- The Washington Times - Sunday, December 18, 2011

EAST RUTHERFORD, N.J. — Rex Grossman did his best Joe Namath impersonation after the Washington Redskins' 23-10 victory over the New York Giants on Sunday. As he trotted into the tunnel, the first player off the field, he wagged his index finger at the Giants fans who were showering him with pleasantries not suitable for print.

Grossman savored the moment, his fifth victory in 11 games this year as the Redskins‘ starter. And why not? After eight NFL seasons, there’s a limited amount remaining in his future.

“I don’t really care about the Giants at all,” Grossman said. “I care about our team and going out and winning a divisional game and working your [tail] off all week and celebrating the fact of all that hard work. You go out, you execute and you win. That’s plenty of gratification.” Grossman did it in typical resilient fashion. He threw an interception on his first and seventh passes of the game. After that, though, he completed 11 of 17 throws for 151 yards and a touchdown - good for a passer rating of 112.6.

Overall, he was 15 of 24 for 185 yards, a touchdown and two interceptions. His rating was 65.5.

Regardless of whether he wins or loses, Grossman’s narrative usually involves adversity. It has defined his career and his season with the Redskins.

In the afterglow of Sunday’s victory, though, he wanted little part of it.

The first two questions reporters posed to him centered on rebounding from his early interceptions. He answered by offering considerable insight, as usual. He doesn’t always make the right decisions, but he certainly can explain them.

Then he realized that was no way to celebrate a win.

“I’m not sure what I’ve taken so long talking about those interceptions,” he said.

As many fans and analysts turn their attention to the offseason and wonder about the future for the Redskins‘ quarterback position, Grossman is busy living in the present and making the most of his second chance.

“He’s definitely enjoying a lot, but he’s also approaching it in such a professional way,” tight end Logan Paulsen said. “It’s not like he’s just basking in the moment, he’s proactively looking to help this team get better.”

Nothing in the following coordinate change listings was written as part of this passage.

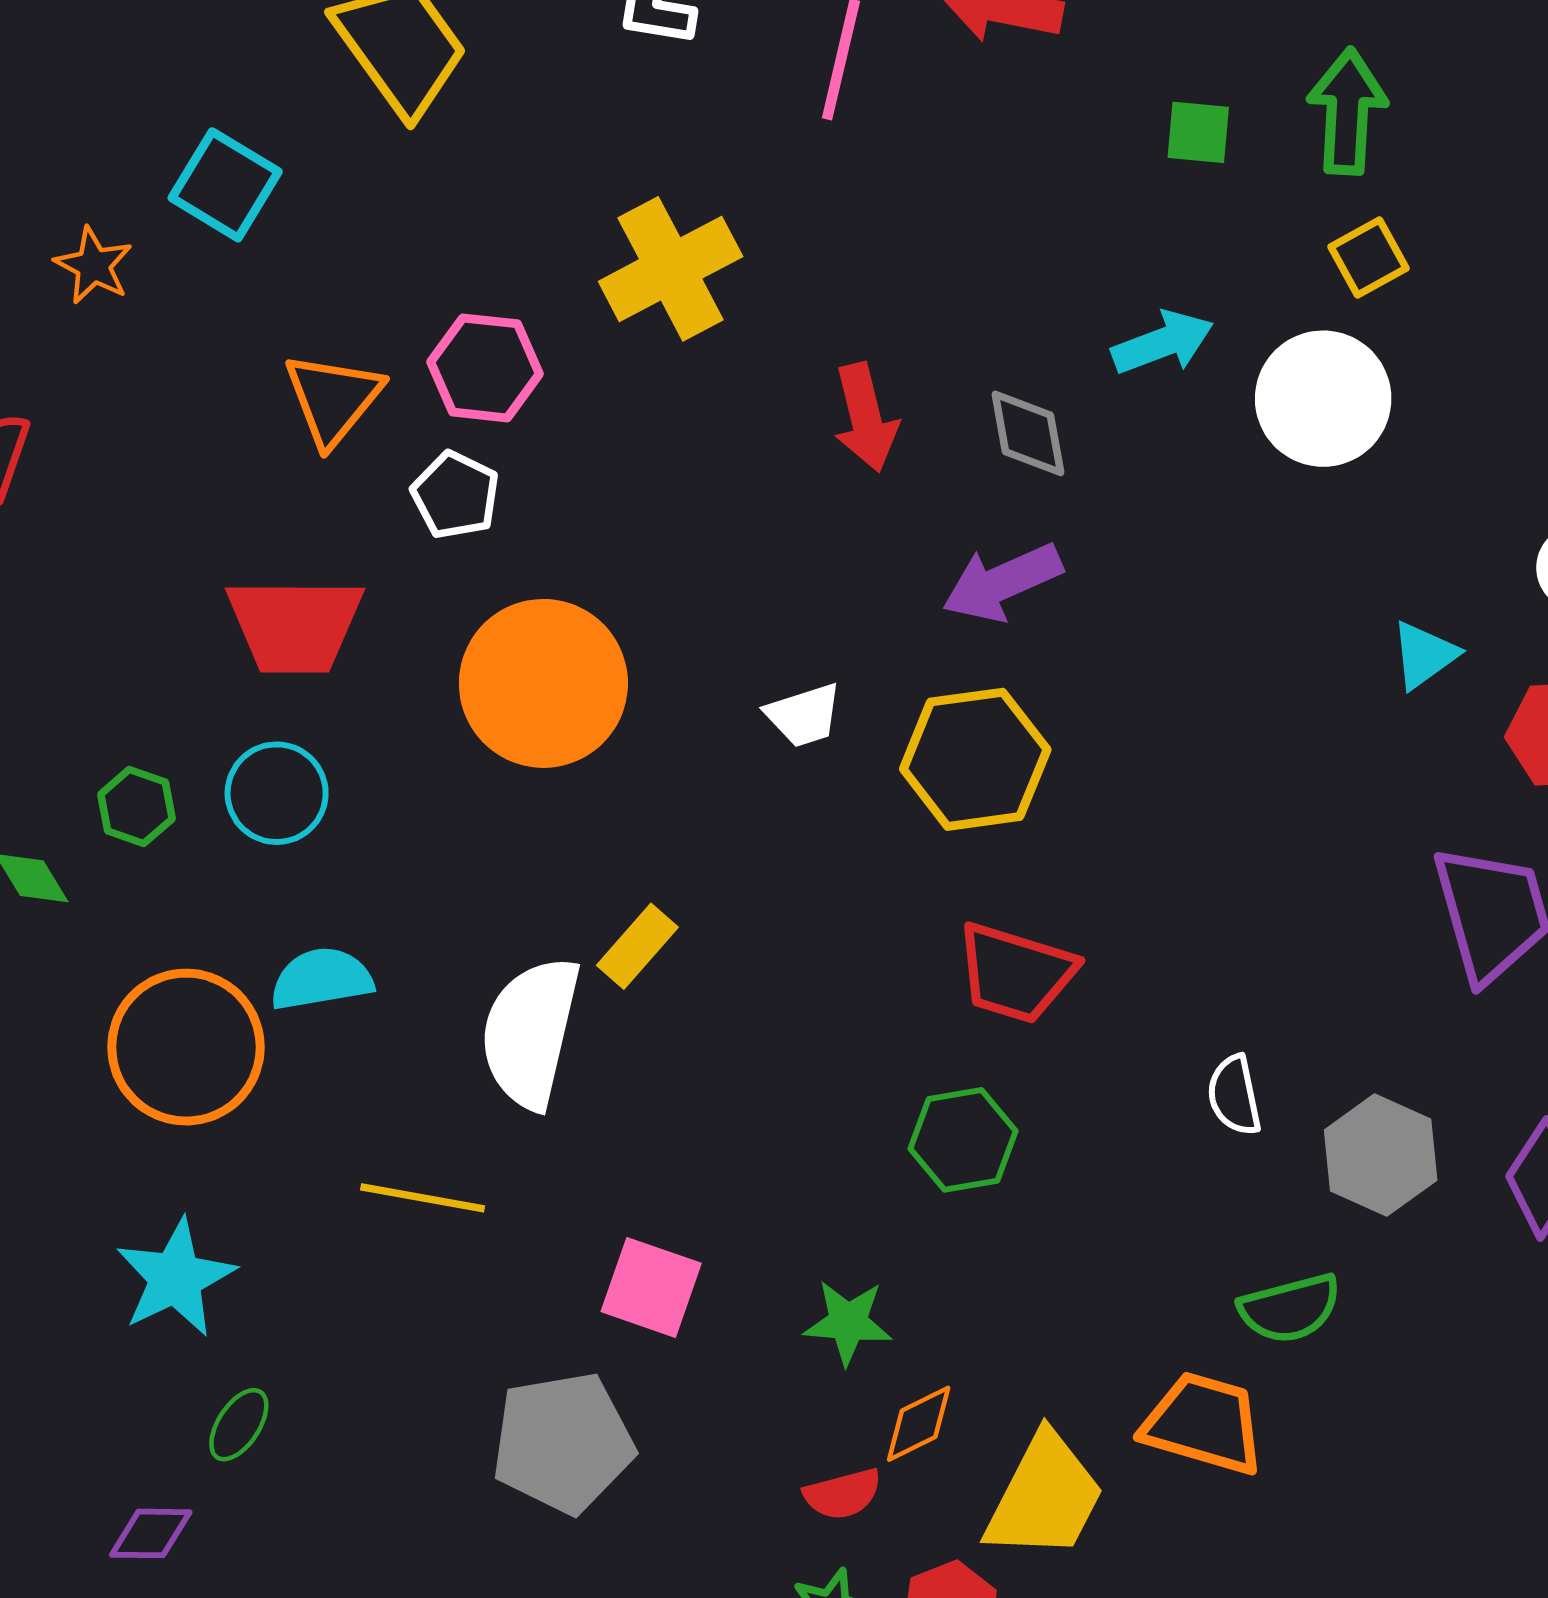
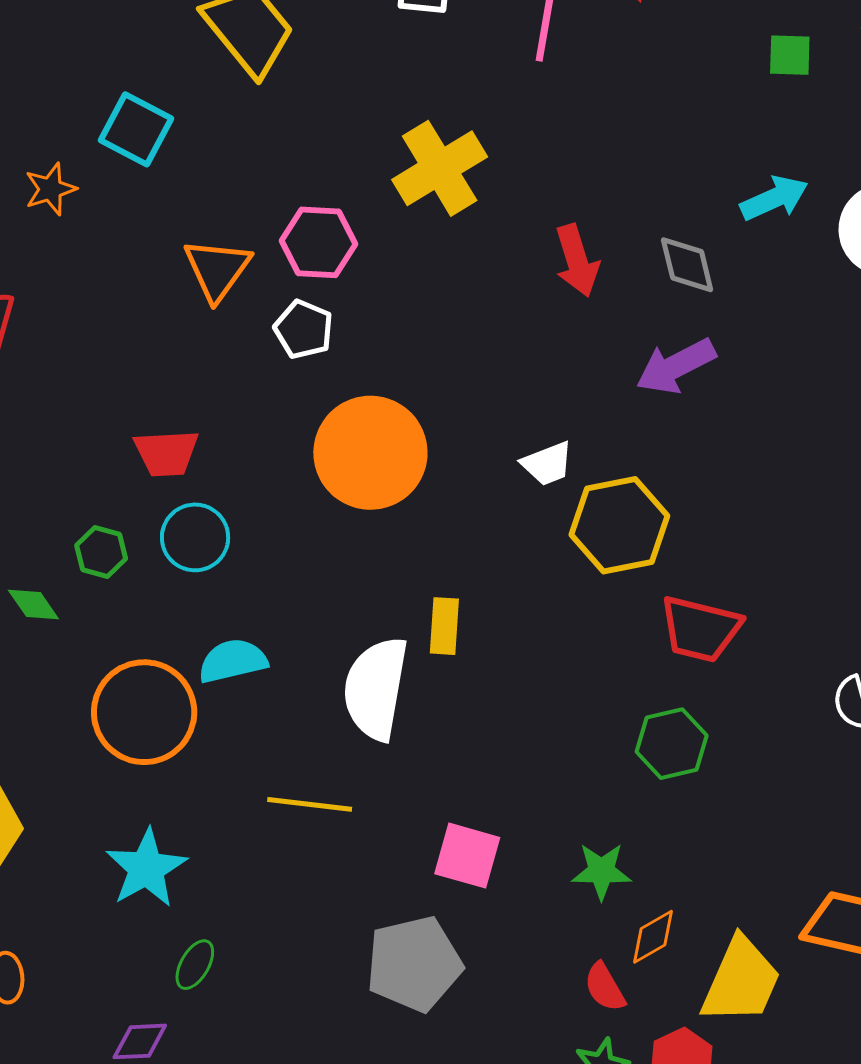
orange star: (94, 265) -> (50, 189), turned 30
red trapezoid: (295, 625) -> (166, 453), moved, size x0.7
yellow hexagon: (975, 759) -> (619, 525), moved
yellow rectangle: (637, 946) -> (444, 626), turned -34
red semicircle: (843, 1494) -> (605, 987), turned 78

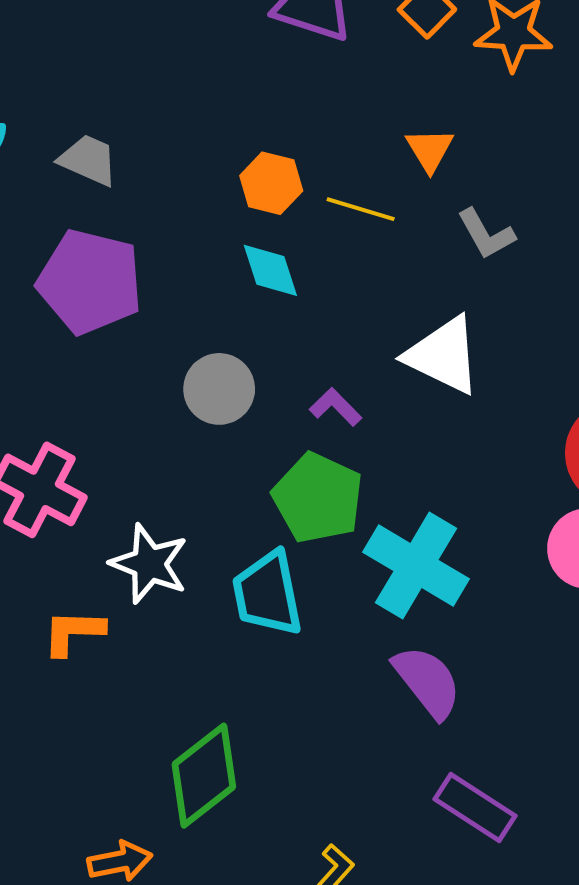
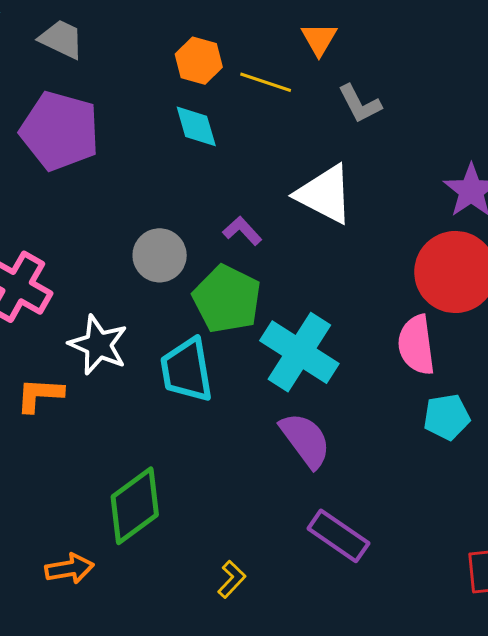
gray circle: (219, 389) -> (160, 255), moved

He did that by shaking off his two early picks, neither of which hurt because they were long throws and their defense held.

Grossman underthrew a long-developing flea-flicker on the first play of the game. On the second interception, the Giants‘ safety fooled him by running up at first but changing directions and getting back into a deep position.

“It was a bad play on the second one,” Grossman said. “Whatever. We went down and scored a touchdown right afterwards.”

That’s a perfect example of his mindset. No matter the mistake, he keeps slinging it.

He hit Santana Moss for a 20-yard touchdown on the next drive to give the Redskins a 10-0 lead they never relinquished. Coming out of the huddle, he saw Kenny Phillips, the Giants‘ only safety, in the deep middle. He knew then he had a touchdown because Phillips would be unable to get over to Moss in time.

Moss ran a corner route, separating from rookie cornerback Prince Amukamara. He turned to find the ball descending into his path.

“He’s just been a guy that, regardless of what he does, he’s going to go out there and give us a chance,” Moss said. “That’s why I’ve been saying from Day 1 that I’ll ride with the guy like that.”